I have a problem with both leaf springs squeaking. I have greased them 5 or 6 times in the past but after a couple of weeks (even less now) the squeaking keeps on coming back. Both leaf springs were renewed before I bought my van, around 3 years ago. i would be grateful for any tips or help as this problem is not just annoying but also a bit embarrassing when you pull up somewhere and the thing keeps squeaking .


----------



## bigcats30

I would have thought that adding grease will just attract more crap to the area (google squeaky leaf springs and there are a million hits on the problem and no fixers)


----------



## mikebeaches

Not the same van I know, but have you had a look at this thread:

http://www.motorhomefacts.com/ftopic-123498-days0-orderasc-0.html


----------



## lockpicker1969

Mike thanks for the link it seems there are plenty of squeaking leaf springs around.


----------



## grizzlyj

Hiya

I know tracks on the likes of bulldozers etc will start making a horrendous noise if they are working on a material whose grain size fits nicely in the workings somewhere. You've not driven anywhere different and dusty recently? I've never had squeaky leaves so just guessing, sorry


----------



## dragabed

grease is the wrong answer what you need is thin oil such as 3in1


----------



## mikebeaches

lockpicker1969 said:


> Mike thanks for the link it seems there are plenty of squeaking leaf springs around.
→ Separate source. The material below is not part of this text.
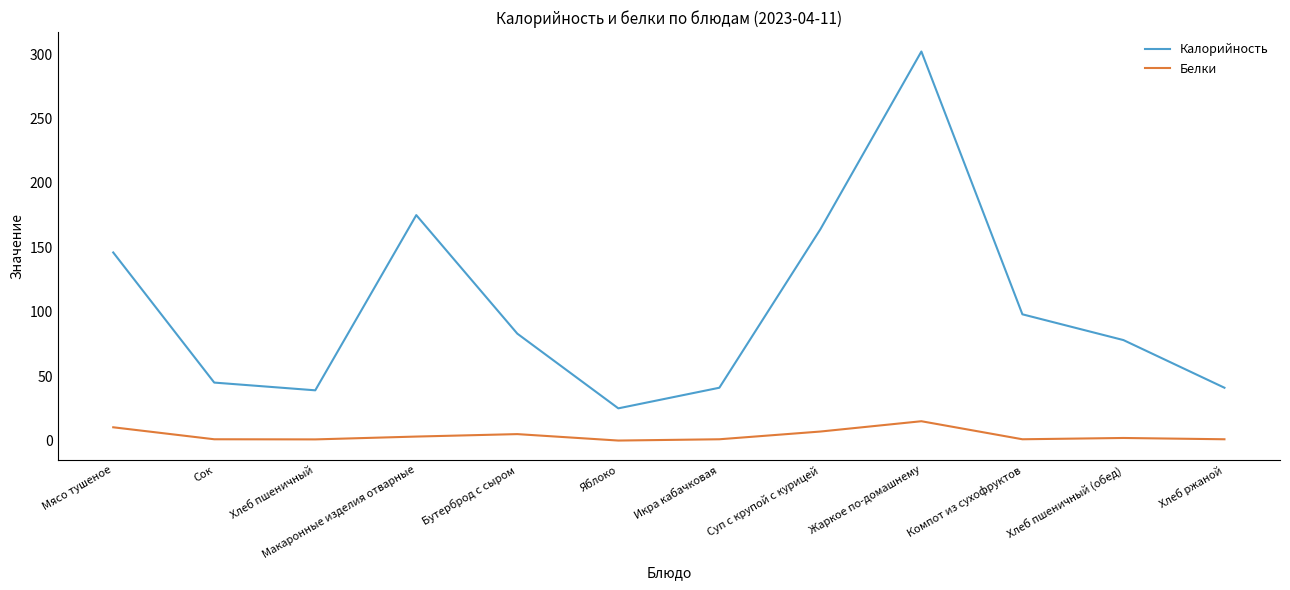

True or false: Белки and Калорийность cross at least once.

False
Indeed, I think you are right - there are plenty around. And frustratingly annoying when it happens to your own van! 

Hope you manage to get the problem resolved OK.

Mike


----------



## DTPCHEMICALS

Do they squeak at night when vehicle is parked. :lol: :lol: :lol: 

Use a light thin oil.

Dave p


----------



## listerdiesel

Is there a parabolic spring conversion available for your van?

Single-leaf parabolic springs are pretty much available for lots of vehicles and obviously there's no friction between the leaves as there is only one.

Just a thought.

Peter


----------



## lockpicker1969

Up to now I have tried
Grease 5 -6 times
WD 40 5-6 times
The last thing i used was spray grease 
I haven’t tried 3 in 1 but I will and report back.
Thanks Richard


----------



## Mrplodd

Used to have this problem many years ago when I worked in a small garage and leaf springs were the norm.

Best cure we ever found was to paint old brake fluid onto the leaf joints. It didn't last forever but certainly for many months. (either that or spray some water with a hose pipe over the offending items, but that's only a very short term fix)

You SHOULD be able to spot were the actual problem is by the orange rust staining which is usually present!

Are you SURE its actually the springs themselves?? In the past it was often the (so called) " silent block bushes" which are the rubber gizmo's located at the ends of the springs into which the hanging shackles at each end are located. Old brake fluid is EXACTLY what you need to paint on if that's what's squeeking ( "normal" oil attacks rubber compounds whereas brake fluid doesn't)


----------



## sennen523

I've had two Fiat X2/50's and both have had the leaf springs on the nearside squeaking.

On both, they tend to squeak if the van hasn't moved for a time. I think it is more the leaf spring shackle bushes dry as Mrplodd suggests.

Al.
sennen523.


----------



## lockpicker1969

HI 
Thanks for the tip .the noise may be coming from there so I will try what you suggest. Would new brake fluid be ok?


----------



## pomme1

It's definitely the bushes. The fix is exactly as comprehensively described in the other thread.

If you don't want to do it yourself, my garage only charged me £50 to strip and lubricate both sides whilst they were doing a routine service.

Roger


----------



## Pat-H

My leaf spring have a plastic layer between the metal leafs.
Maybe something ike dampcourse strips can be cut and inserted with the body jacked up to open the springs.


----------